Carnation Tattoo FAQs
A carnation tattoo is most often associated with positive feelings of love, affection, and admiration. These strong feelings help it as a design, used in a collage or as a single minimal tattoo.
They are heavily linked to notions of motherly love, as in Christianity it was said that when Jesus died on the cross carnations grew from where the Virgin Mary’s tears fell.
The carnation is January’s birth flower – and are also linked to the Sagittarius Zodiac sign – so can also be the perfect ink to symbolize these periods during the year. The Red carnation is also traditionally used to commemorate a woman’s 1st wedding anniversary.
Carnations display great variety in their shading:
- Dark red carnations offer love and affection.
- A pink carnation signals gratitude.
- A light red carnation is a bloom to depict admiration.
- A white carnation flower represents innocence, purity and luck.
- A yellow carnation means disappointment.
- Purple carnations are linked to impulsiveness and volatility.
Most colors are positively associated with strong feelings of positivity and thankfulness, and can be utilized in anything from a tiny carnation tattoo to a larger combination piece of ink.

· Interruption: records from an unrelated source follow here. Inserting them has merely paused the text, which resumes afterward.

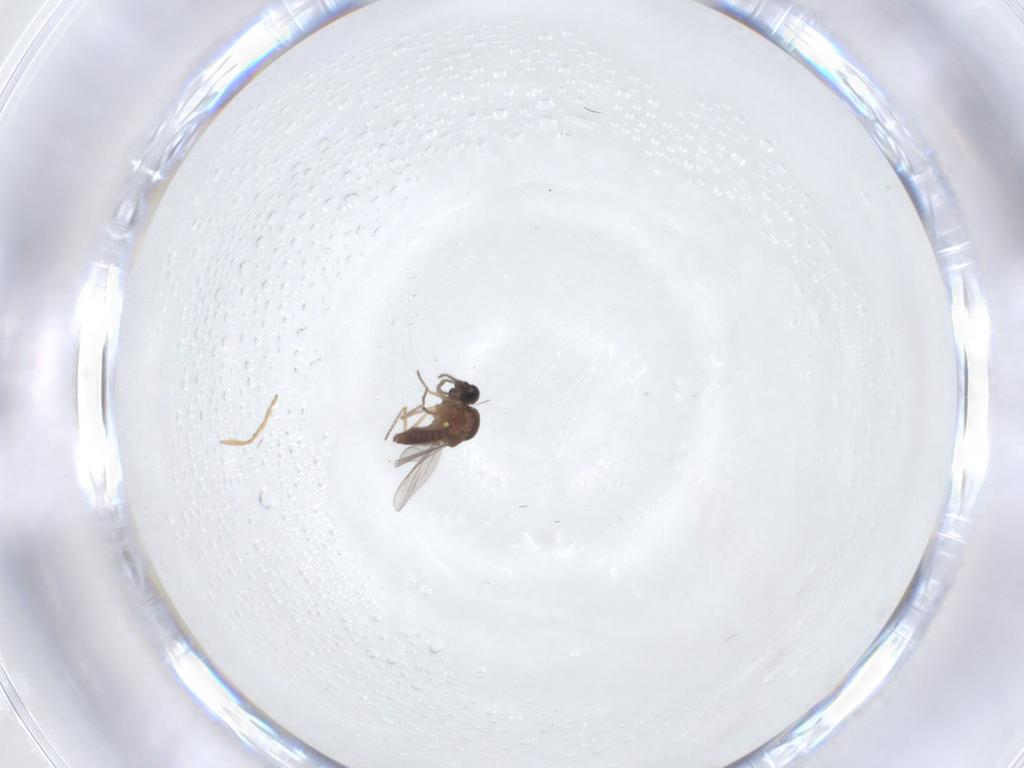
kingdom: Animalia
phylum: Arthropoda
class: Insecta
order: Diptera
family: Ceratopogonidae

The scientific name of the carnation is Dianthus caryophyllus, and has most often been linked with the myth of Diana, the Greek Goddess of the Hunt who plucked out the eyes of an innocent shepherd.
As the myth goes, Diana was returning from a hunting trip empty handed when she came across a shepherd playing his flute and tending his flock.
Blaming his music for spoiling her hunting, the Goddess attacked the poor shepherd and plucked out his eyes. Where the eyes fell, red carnations grew in their stead to signify the shedding of innocent blood.